### Problem details:
Give only the number of lines in the following entries where "overview" appears.

### Supplied information:
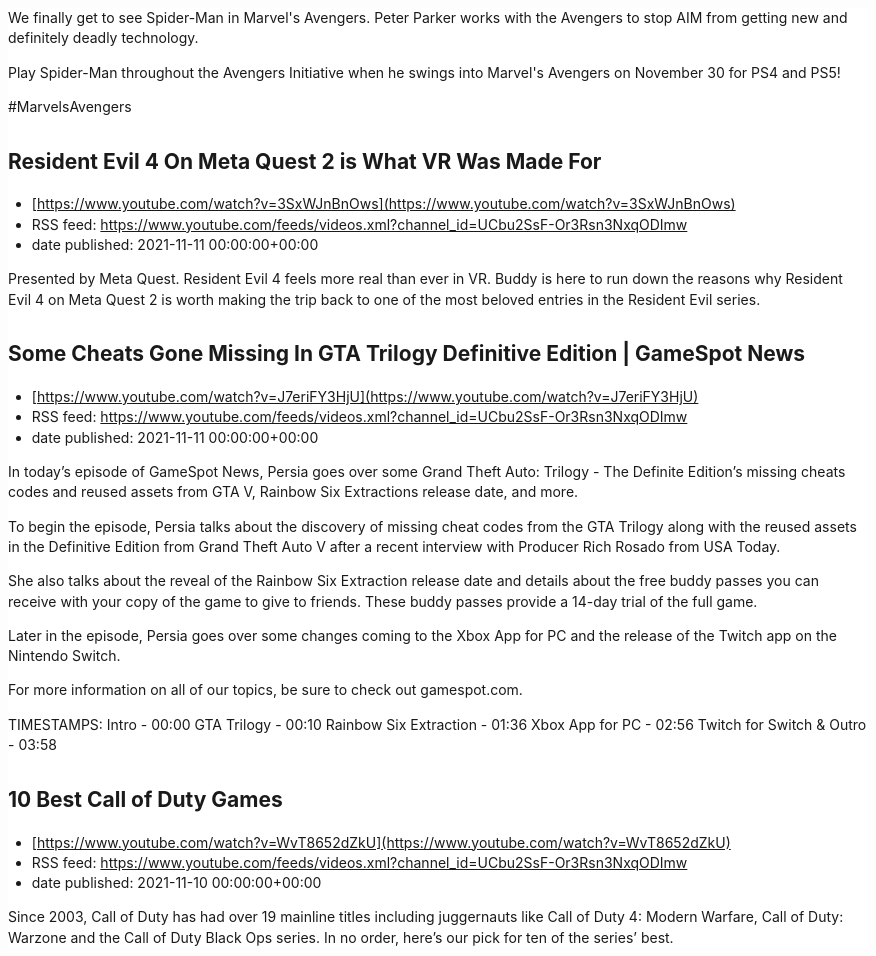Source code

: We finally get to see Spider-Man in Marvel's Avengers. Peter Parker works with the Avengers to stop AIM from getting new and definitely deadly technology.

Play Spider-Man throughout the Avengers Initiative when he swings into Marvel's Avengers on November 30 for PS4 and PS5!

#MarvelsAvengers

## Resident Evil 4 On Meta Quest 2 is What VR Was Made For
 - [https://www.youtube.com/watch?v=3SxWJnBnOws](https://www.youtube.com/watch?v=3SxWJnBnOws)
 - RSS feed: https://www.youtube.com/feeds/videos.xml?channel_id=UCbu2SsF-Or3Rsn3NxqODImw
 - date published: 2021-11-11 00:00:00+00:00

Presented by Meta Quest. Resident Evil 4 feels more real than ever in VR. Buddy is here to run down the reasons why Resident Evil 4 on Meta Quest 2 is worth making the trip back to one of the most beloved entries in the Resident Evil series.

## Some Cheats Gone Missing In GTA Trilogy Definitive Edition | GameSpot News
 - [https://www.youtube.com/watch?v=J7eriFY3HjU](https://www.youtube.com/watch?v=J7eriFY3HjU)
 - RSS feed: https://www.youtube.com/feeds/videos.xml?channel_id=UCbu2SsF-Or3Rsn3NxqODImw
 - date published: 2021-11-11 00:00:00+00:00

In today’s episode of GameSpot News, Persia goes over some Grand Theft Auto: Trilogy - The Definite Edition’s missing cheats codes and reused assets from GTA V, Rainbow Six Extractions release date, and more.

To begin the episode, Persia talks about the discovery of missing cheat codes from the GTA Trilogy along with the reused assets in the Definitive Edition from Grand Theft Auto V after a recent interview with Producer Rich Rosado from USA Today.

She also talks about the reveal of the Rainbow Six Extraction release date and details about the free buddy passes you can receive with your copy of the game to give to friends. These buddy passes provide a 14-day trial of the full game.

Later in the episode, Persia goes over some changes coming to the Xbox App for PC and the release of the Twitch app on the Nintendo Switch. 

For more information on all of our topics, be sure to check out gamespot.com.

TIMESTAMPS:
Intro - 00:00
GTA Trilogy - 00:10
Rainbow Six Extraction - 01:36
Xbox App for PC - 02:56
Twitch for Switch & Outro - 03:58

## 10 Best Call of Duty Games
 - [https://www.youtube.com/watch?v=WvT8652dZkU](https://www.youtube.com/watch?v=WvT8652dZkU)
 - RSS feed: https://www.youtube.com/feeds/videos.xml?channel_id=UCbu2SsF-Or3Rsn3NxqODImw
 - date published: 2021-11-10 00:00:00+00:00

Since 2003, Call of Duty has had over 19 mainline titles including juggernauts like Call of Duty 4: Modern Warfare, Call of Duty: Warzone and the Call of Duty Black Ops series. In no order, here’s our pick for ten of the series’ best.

--

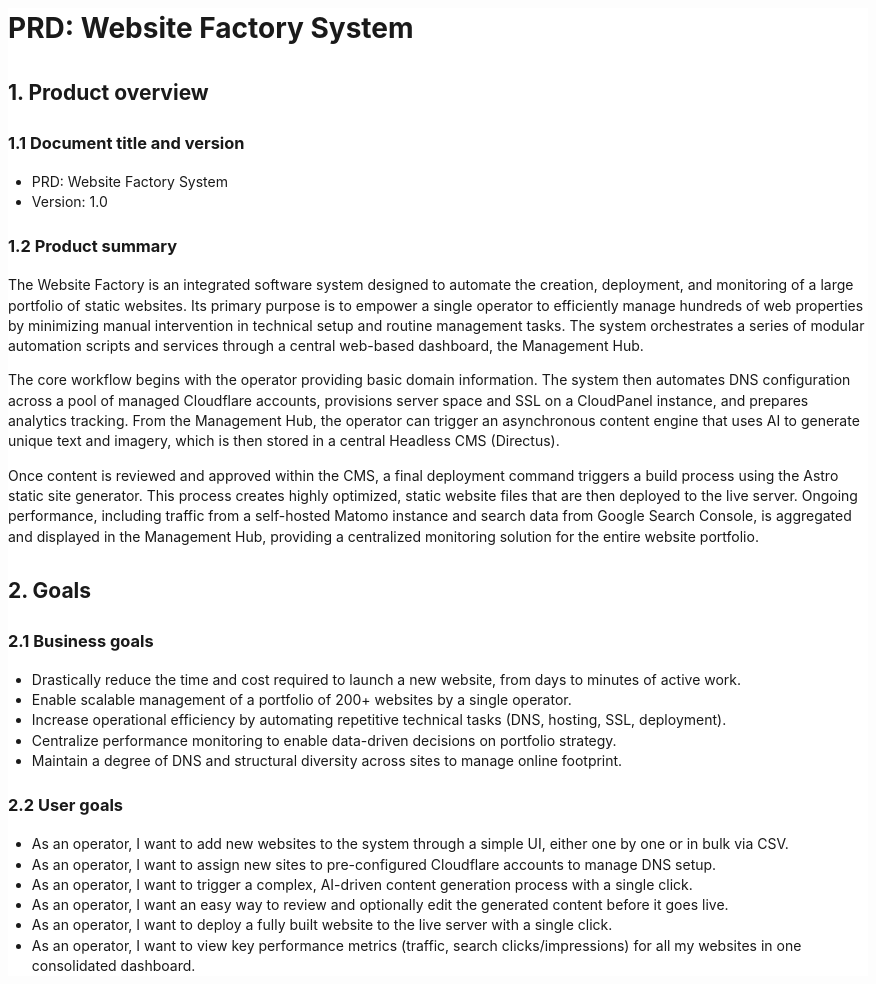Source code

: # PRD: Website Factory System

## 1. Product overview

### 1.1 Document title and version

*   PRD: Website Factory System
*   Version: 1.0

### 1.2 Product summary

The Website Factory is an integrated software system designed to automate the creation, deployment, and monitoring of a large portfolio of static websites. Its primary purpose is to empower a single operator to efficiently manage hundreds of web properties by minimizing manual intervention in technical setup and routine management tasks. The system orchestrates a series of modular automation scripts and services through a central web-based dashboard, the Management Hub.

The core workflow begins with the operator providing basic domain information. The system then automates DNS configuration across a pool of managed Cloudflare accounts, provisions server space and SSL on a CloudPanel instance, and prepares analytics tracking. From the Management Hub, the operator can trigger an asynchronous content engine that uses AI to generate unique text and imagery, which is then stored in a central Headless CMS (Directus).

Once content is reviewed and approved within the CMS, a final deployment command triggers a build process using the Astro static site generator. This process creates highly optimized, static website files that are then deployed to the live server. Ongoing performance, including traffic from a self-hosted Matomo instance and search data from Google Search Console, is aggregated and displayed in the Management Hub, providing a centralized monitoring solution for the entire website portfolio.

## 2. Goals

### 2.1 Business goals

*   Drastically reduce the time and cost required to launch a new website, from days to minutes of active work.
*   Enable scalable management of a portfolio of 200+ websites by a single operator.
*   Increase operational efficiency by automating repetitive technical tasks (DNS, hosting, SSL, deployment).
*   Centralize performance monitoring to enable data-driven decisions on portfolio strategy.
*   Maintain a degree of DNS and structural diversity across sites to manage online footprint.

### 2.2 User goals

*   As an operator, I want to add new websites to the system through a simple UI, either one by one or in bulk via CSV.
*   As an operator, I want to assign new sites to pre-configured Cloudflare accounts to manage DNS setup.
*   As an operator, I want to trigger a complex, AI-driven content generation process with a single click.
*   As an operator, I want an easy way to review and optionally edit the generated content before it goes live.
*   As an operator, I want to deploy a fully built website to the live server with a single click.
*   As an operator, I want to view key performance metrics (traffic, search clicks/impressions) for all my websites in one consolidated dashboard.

--

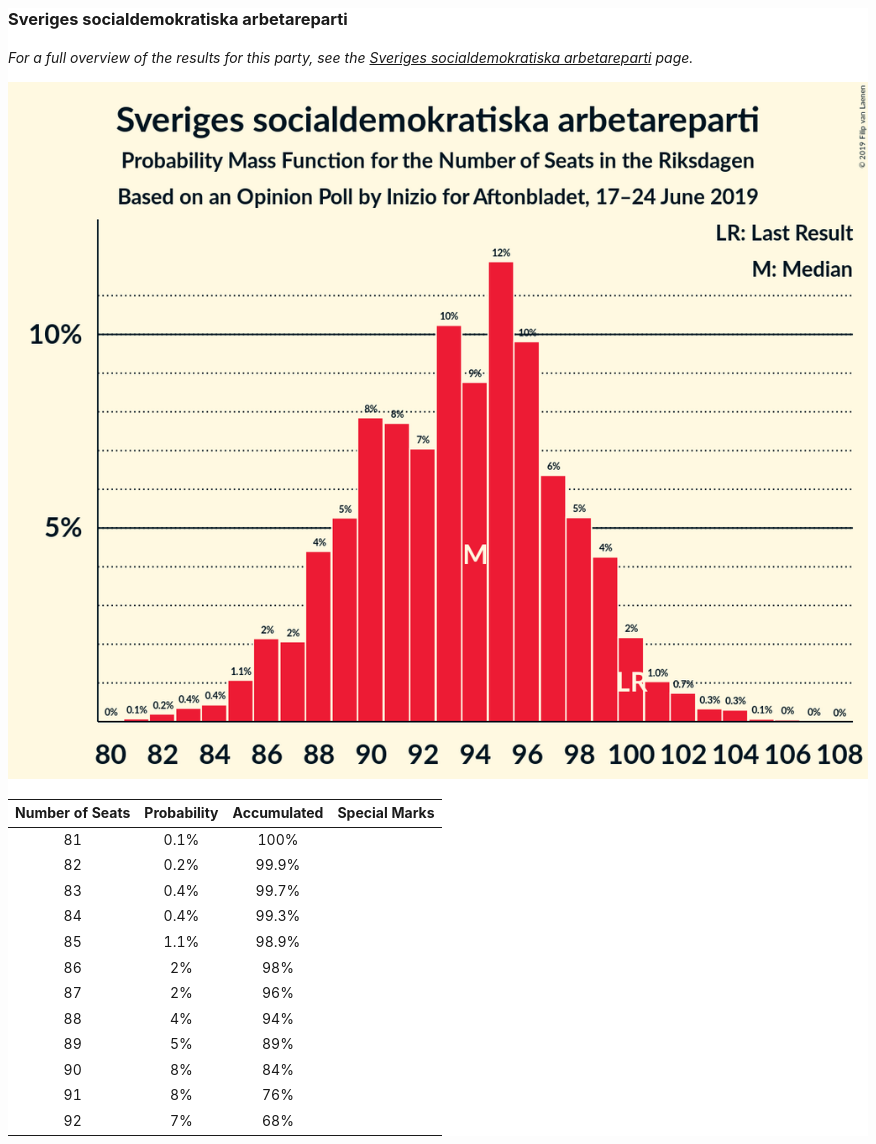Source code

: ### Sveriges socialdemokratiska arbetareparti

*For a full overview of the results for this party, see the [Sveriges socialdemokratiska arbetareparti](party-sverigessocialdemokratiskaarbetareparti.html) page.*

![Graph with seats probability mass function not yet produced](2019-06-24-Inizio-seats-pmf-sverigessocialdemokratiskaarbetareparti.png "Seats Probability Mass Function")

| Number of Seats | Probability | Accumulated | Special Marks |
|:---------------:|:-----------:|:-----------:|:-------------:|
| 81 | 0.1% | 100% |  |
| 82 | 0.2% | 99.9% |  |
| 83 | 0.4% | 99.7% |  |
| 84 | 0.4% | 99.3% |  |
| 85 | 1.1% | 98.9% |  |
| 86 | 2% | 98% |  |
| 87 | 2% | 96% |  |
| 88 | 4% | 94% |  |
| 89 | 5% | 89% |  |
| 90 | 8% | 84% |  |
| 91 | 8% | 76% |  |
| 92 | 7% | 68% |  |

### Output for this exercise:
2